— И, конечно, теперь все, что мне в детстве казалось довольно естественным, получило более сложные объяснения: например, в доме не было ни одной фотографии мамы в детстве. Дедушка говорил, что их ограбили и вор унес все фотоальбомы. Это смехотворно, но ведь ребенком ты веришь всему, что говорят?

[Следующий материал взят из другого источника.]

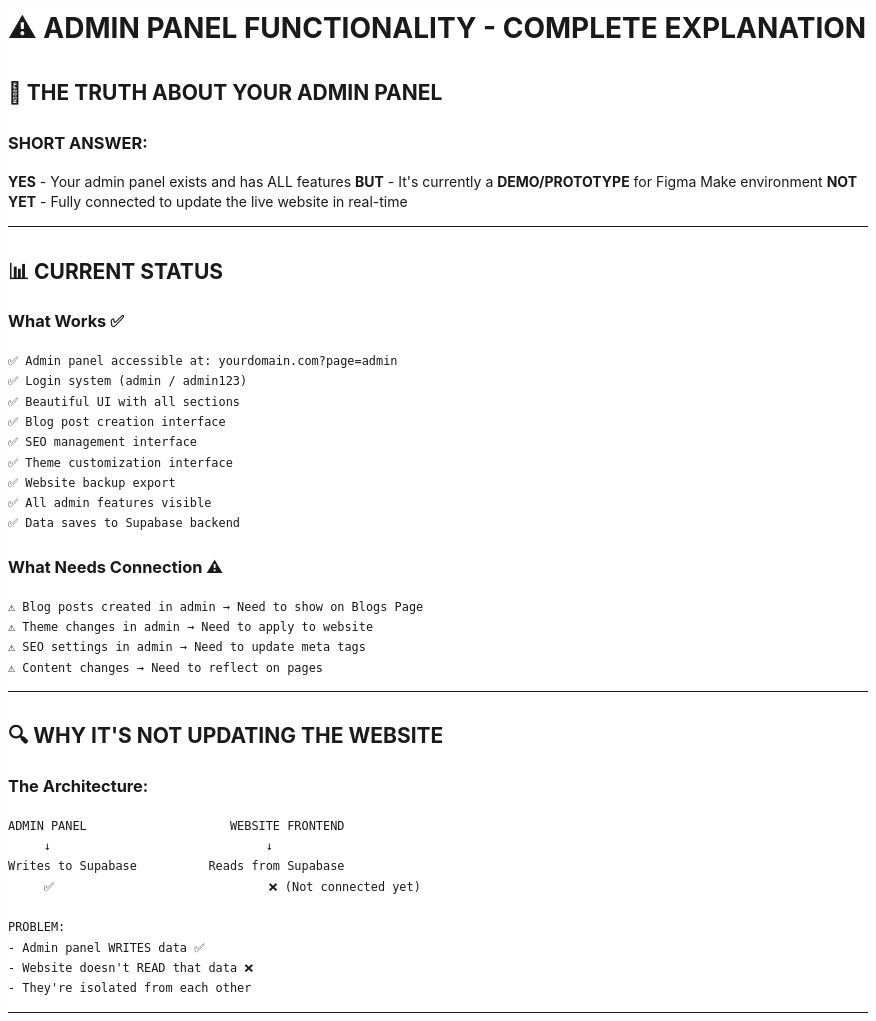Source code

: # ⚠️ **ADMIN PANEL FUNCTIONALITY - COMPLETE EXPLANATION**

## 🎯 **THE TRUTH ABOUT YOUR ADMIN PANEL**

### **SHORT ANSWER:**

**YES** - Your admin panel exists and has ALL features
**BUT** - It's currently a **DEMO/PROTOTYPE** for Figma Make environment
**NOT YET** - Fully connected to update the live website in real-time

---

## 📊 **CURRENT STATUS**

### **What Works ✅**

```
✅ Admin panel accessible at: yourdomain.com?page=admin
✅ Login system (admin / admin123)
✅ Beautiful UI with all sections
✅ Blog post creation interface
✅ SEO management interface  
✅ Theme customization interface
✅ Website backup export
✅ All admin features visible
✅ Data saves to Supabase backend
```

### **What Needs Connection ⚠️**

```
⚠️ Blog posts created in admin → Need to show on Blogs Page
⚠️ Theme changes in admin → Need to apply to website
⚠️ SEO settings in admin → Need to update meta tags
⚠️ Content changes → Need to reflect on pages
```

---

## 🔍 **WHY IT'S NOT UPDATING THE WEBSITE**

### **The Architecture:**

```
ADMIN PANEL                    WEBSITE FRONTEND
     ↓                              ↓
Writes to Supabase          Reads from Supabase
     ✅                              ❌ (Not connected yet)

PROBLEM:
- Admin panel WRITES data ✅
- Website doesn't READ that data ❌
- They're isolated from each other
```

---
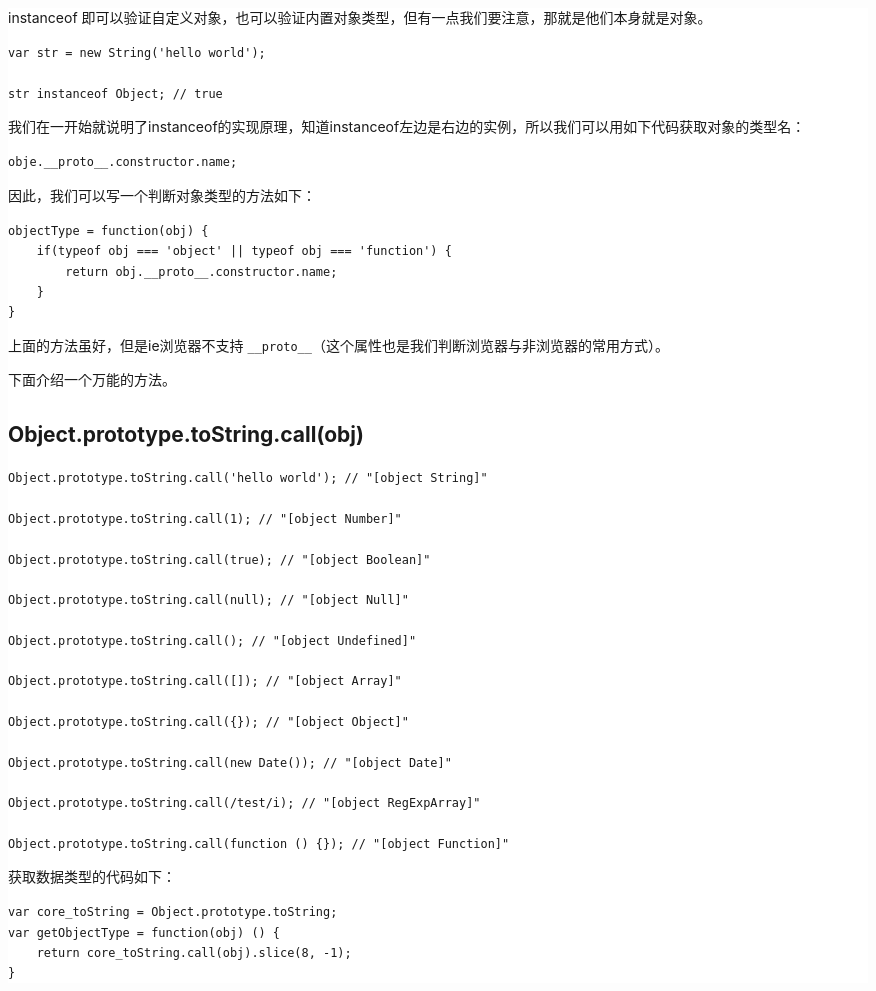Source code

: instanceof 即可以验证自定义对象，也可以验证内置对象类型，但有一点我们要注意，那就是他们本身就是对象。

```
var str = new String('hello world');

str instanceof Object; // true
```

我们在一开始就说明了instanceof的实现原理，知道instanceof左边是右边的实例，所以我们可以用如下代码获取对象的类型名：

	obje.__proto__.constructor.name;

因此，我们可以写一个判断对象类型的方法如下：

```
objectType = function(obj) {
	if(typeof obj === 'object' || typeof obj === 'function') {
		return obj.__proto__.constructor.name;
	}
}
```

上面的方法虽好，但是ie浏览器不支持 `__proto__`（这个属性也是我们判断浏览器与非浏览器的常用方式）。

下面介绍一个万能的方法。

## Object.prototype.toString.call(obj)

```
Object.prototype.toString.call('hello world'); // "[object String]"

Object.prototype.toString.call(1); // "[object Number]"

Object.prototype.toString.call(true); // "[object Boolean]"

Object.prototype.toString.call(null); // "[object Null]"

Object.prototype.toString.call(); // "[object Undefined]"

Object.prototype.toString.call([]); // "[object Array]"

Object.prototype.toString.call({}); // "[object Object]"

Object.prototype.toString.call(new Date()); // "[object Date]"

Object.prototype.toString.call(/test/i); // "[object RegExpArray]"

Object.prototype.toString.call(function () {}); // "[object Function]"
```

获取数据类型的代码如下：

```
var core_toString = Object.prototype.toString;
var getObjectType = function(obj) () {
	return core_toString.call(obj).slice(8, -1);
}
```
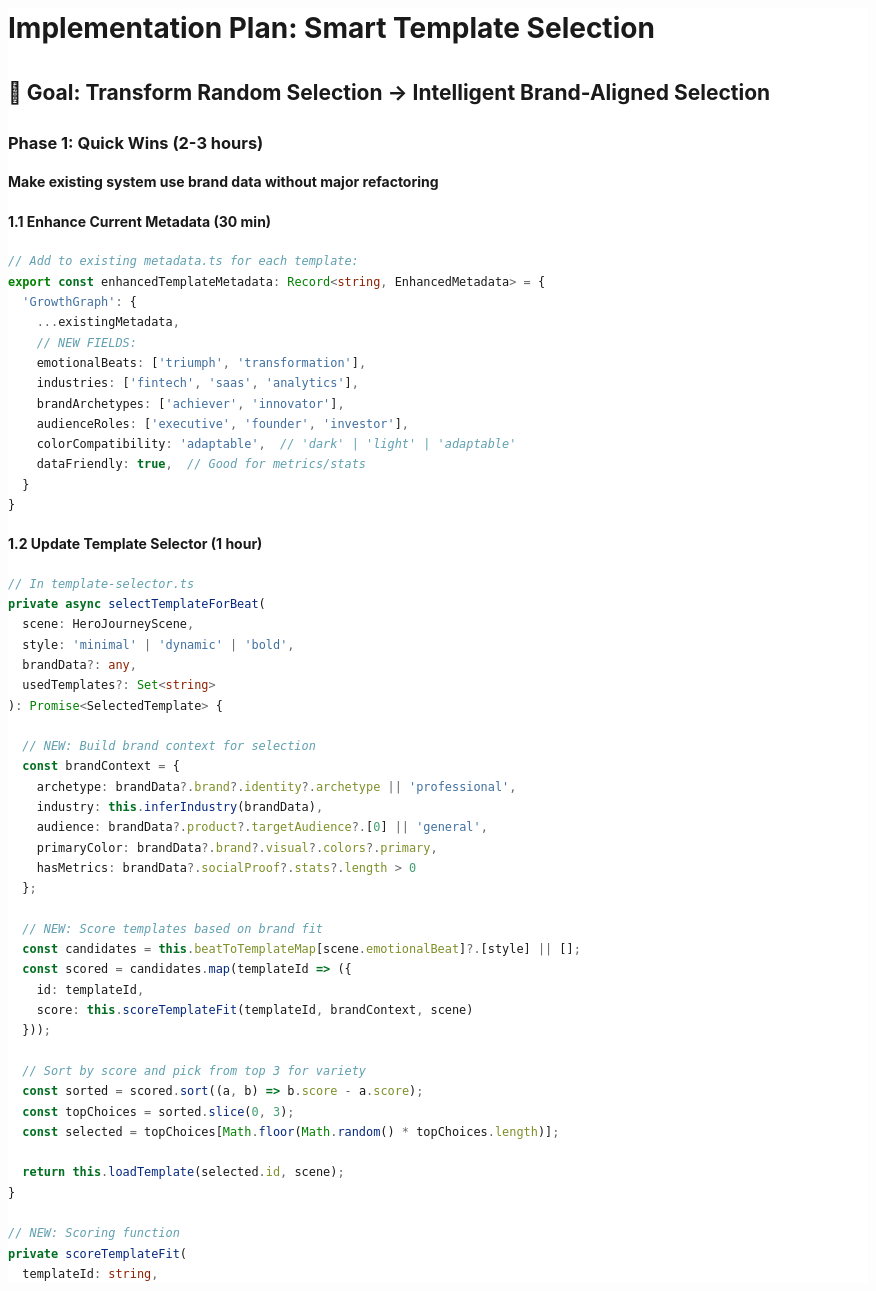 # Implementation Plan: Smart Template Selection

## 🎯 Goal: Transform Random Selection → Intelligent Brand-Aligned Selection

### Phase 1: Quick Wins (2-3 hours)
**Make existing system use brand data without major refactoring**

#### 1.1 Enhance Current Metadata (30 min)
```typescript
// Add to existing metadata.ts for each template:
export const enhancedTemplateMetadata: Record<string, EnhancedMetadata> = {
  'GrowthGraph': {
    ...existingMetadata,
    // NEW FIELDS:
    emotionalBeats: ['triumph', 'transformation'],
    industries: ['fintech', 'saas', 'analytics'],
    brandArchetypes: ['achiever', 'innovator'],
    audienceRoles: ['executive', 'founder', 'investor'],
    colorCompatibility: 'adaptable',  // 'dark' | 'light' | 'adaptable'
    dataFriendly: true,  // Good for metrics/stats
  }
}
```

#### 1.2 Update Template Selector (1 hour)
```typescript
// In template-selector.ts
private async selectTemplateForBeat(
  scene: HeroJourneyScene,
  style: 'minimal' | 'dynamic' | 'bold',
  brandData?: any,
  usedTemplates?: Set<string>
): Promise<SelectedTemplate> {
  
  // NEW: Build brand context for selection
  const brandContext = {
    archetype: brandData?.brand?.identity?.archetype || 'professional',
    industry: this.inferIndustry(brandData),
    audience: brandData?.product?.targetAudience?.[0] || 'general',
    primaryColor: brandData?.brand?.visual?.colors?.primary,
    hasMetrics: brandData?.socialProof?.stats?.length > 0
  };
  
  // NEW: Score templates based on brand fit
  const candidates = this.beatToTemplateMap[scene.emotionalBeat]?.[style] || [];
  const scored = candidates.map(templateId => ({
    id: templateId,
    score: this.scoreTemplateFit(templateId, brandContext, scene)
  }));
  
  // Sort by score and pick from top 3 for variety
  const sorted = scored.sort((a, b) => b.score - a.score);
  const topChoices = sorted.slice(0, 3);
  const selected = topChoices[Math.floor(Math.random() * topChoices.length)];
  
  return this.loadTemplate(selected.id, scene);
}

// NEW: Scoring function
private scoreTemplateFit(
  templateId: string, 
```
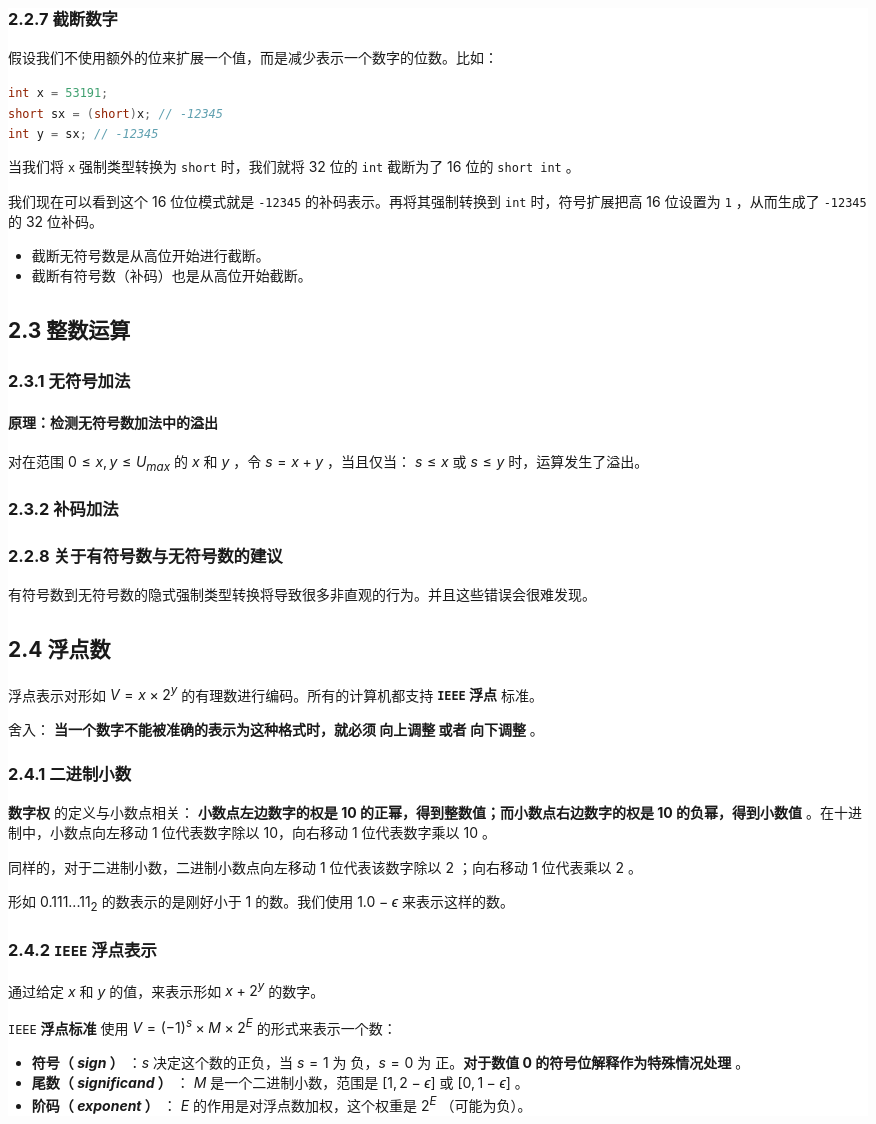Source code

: ### 2.2.7 截断数字

假设我们不使用额外的位来扩展一个值，而是减少表示一个数字的位数。比如：

```C
int x = 53191;
short sx = (short)x; // -12345
int y = sx; // -12345
```

当我们将 `x` 强制类型转换为 `short` 时，我们就将 32 位的 `int` 截断为了 16 位的 `short int` 。

我们现在可以看到这个 16 位位模式就是 `-12345` 的补码表示。再将其强制转换到 `int` 时，符号扩展把高 16 位设置为 `1` ，从而生成了 `-12345` 的 32 位补码。

* 截断无符号数是从高位开始进行截断。
* 截断有符号数（补码）也是从高位开始截断。

## 2.3 整数运算

### 2.3.1 无符号加法

#### 原理：检测无符号数加法中的溢出

对在范围 $0 \le x, y \le U_{max}$ 的 $x$ 和 $y$ ，令 $s = x + y$ ，当且仅当： $s \le x$ 或 $s \le y$ 时，运算发生了溢出。



### 2.3.2 补码加法



### 2.2.8 关于有符号数与无符号数的建议

有符号数到无符号数的隐式强制类型转换将导致很多非直观的行为。并且这些错误会很难发现。

## 2.4 浮点数

浮点表示对形如 $V = x \times 2^{y}$ 的有理数进行编码。所有的计算机都支持 **`IEEE` 浮点** 标准。

舍入： **当一个数字不能被准确的表示为这种格式时，就必须 向上调整 或者 向下调整** 。

### 2.4.1 二进制小数

**数字权** 的定义与小数点相关： **小数点左边数字的权是 10 的正幂，得到整数值；而小数点右边数字的权是 10 的负幂，得到小数值** 。在十进制中，小数点向左移动 1 位代表数字除以 10，向右移动 1 位代表数字乘以 10 。

同样的，对于二进制小数，二进制小数点向左移动 1 位代表该数字除以 2 ；向右移动 1 位代表乘以 2 。

形如 $0.111...11_{2}$ 的数表示的是刚好小于 1 的数。我们使用 $1.0 - \epsilon$ 来表示这样的数。

### 2.4.2 `IEEE` 浮点表示

通过给定 $x$ 和 $y$ 的值，来表示形如 $x + 2^{y}$ 的数字。

`IEEE` **浮点标准** 使用 $V = (-1)^{s} \times M \times 2^{E}$ 的形式来表示一个数：

* **符号（ $sign$ ）** ：$s$ 决定这个数的正负，当 $s = 1$ 为 负，$s = 0$ 为 正。**对于数值 $0$ 的符号位解释作为特殊情况处理** 。
* **尾数（ $significand$ ）** ： $M$ 是一个二进制小数，范围是 $[1, 2 - \epsilon]$ 或 $[0, 1 - \epsilon]$ 。
* **阶码（ $exponent$ ）** ： $E$ 的作用是对浮点数加权，这个权重是 $2^{E}$ （可能为负）。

— И как вы теперь это воспринимаете?
Прежде чем ответить, он собирается с мыслями:
— Дедушка написал мне письмо, которое я получил уже после его смерти, и вчера вечером я его перечитывал. Там написано, например: «Эту квартиру называла домом твоя мать». Конечно, она называла ее домом, но это не значит, что она действительно жила здесь с детства. Похоже, все подсказки были у меня перед носом, а я их просто не увидел.
— Я думаю, ваш мозг теперь заполняет пробелы.
— Да-да. Кроме того, все эти записные книжки…
— Как раз хотела о них спросить.
— Там записано все, что было сшито на этой машинке, — с самого первого стежка. Есть несколько пробелов, но теперь, когда я подобрал все остальные кусочки головоломки, они отлично подходят друг к другу. Нет данных примерно за двадцать лет — я раньше думал, что часть записных книжек просто потерялась.
— Как жаль!
— Нет, вы не понимаете: пропущенный кусок приходится на время между смертью Лилиан и тем, когда бабуля начала перешивать мамину форму. Она не подходила к машинке почти двадцать лет.
— Она просто бросила шить?
— Нет, не думаю. Когда я вселился в квартиру, там осталось две машинки: одну вы видели, а вторая была электрическая, шестидесятых годов. У нее сгорел мотор, это показалось мне небезопасным, и я просто ее выбросил. Теперь я думаю, что записные книжки принадлежали не какому-то конкретному человеку, а машинке, если вы понимаете, о чем я.
— Я бы хотела на них посмотреть, если вы не возражаете.
— Конечно, я их в следующий раз захвачу. Но осторожнее: от них можно расчувствоваться и начать хлюпать носом.
— А что насчет ваших «настоящих» бабушки и дедушки? — Она изображает в воздухе знак кавычек. — Они еще живы? Сейчас, наверное, они должны быть уже совсем пожилыми.
— Не знаю.
— И ваша мама тоже?
— Да, и она точно не собирается это выяснять или пытаться с ними связаться. Я уже спрашивал.
— Может, если бы вы навели справки вместе…
— Ее это не интересует. Недавно она узнала, что они рассказали всем, даже ее школьным подругам, что она умерла от рака.
— Какая гадость! — Эллен даже не пытается скрыть отвращения. — И никому не пришло в голову проверить?
— Она же не вернулась, а к тому времени и фамилию сменила. Кто поставит под сомнение слова скорбящих родителей?
— А вы? Не хотите о них что-нибудь узнать?
— Даже не знаю. Мама сказала, что я могу попытаться, если захочу, но она точно не желает иметь к этому никакого отношения, что осложняет дело. Действовать за ее спиной мне не хочется.
— А что насчет семьи вашего отца?
Фред пожимает плечами:
— Я не знаю. Кажется, все, что я много лет считал правдой, перевернулось вверх тормашками.
— Но вы все-таки докопаетесь до истины. Просто потребуется немного времени.
— Наверное, вы правы. Но сейчас мне нужно подумать о чем-нибудь другом. Отведите меня к этой женщине, которая раскрашивает детали. Мне надо купить подарки на Рождество, а мама любит поддерживать людей, которые делают необычные вещи. — Он открывает дверь мастерской. — Что за…
На полулежит огромная, мармеладного оттенка куча шерсти — как раз там, куда Фред собирался поставить ногу. Куча начинает шевелиться.
— А-а… — Эллен замечает, в чем дело. — Познакомьтесь с Данди, нашим официальным мышеловом. Только его все подкармливают, так что он не очень мотивирован.
Она наклоняется и щекочет кота. Тот не двигается, и Эллен просто через него перешагивает.
— Нет смысла ждать, пока он уйдет: Данди считает, что все здание принадлежит ему.
Фред выходит за ней в коридор и закрывает дверь.
— Да, так часто бывает, — соглашается он.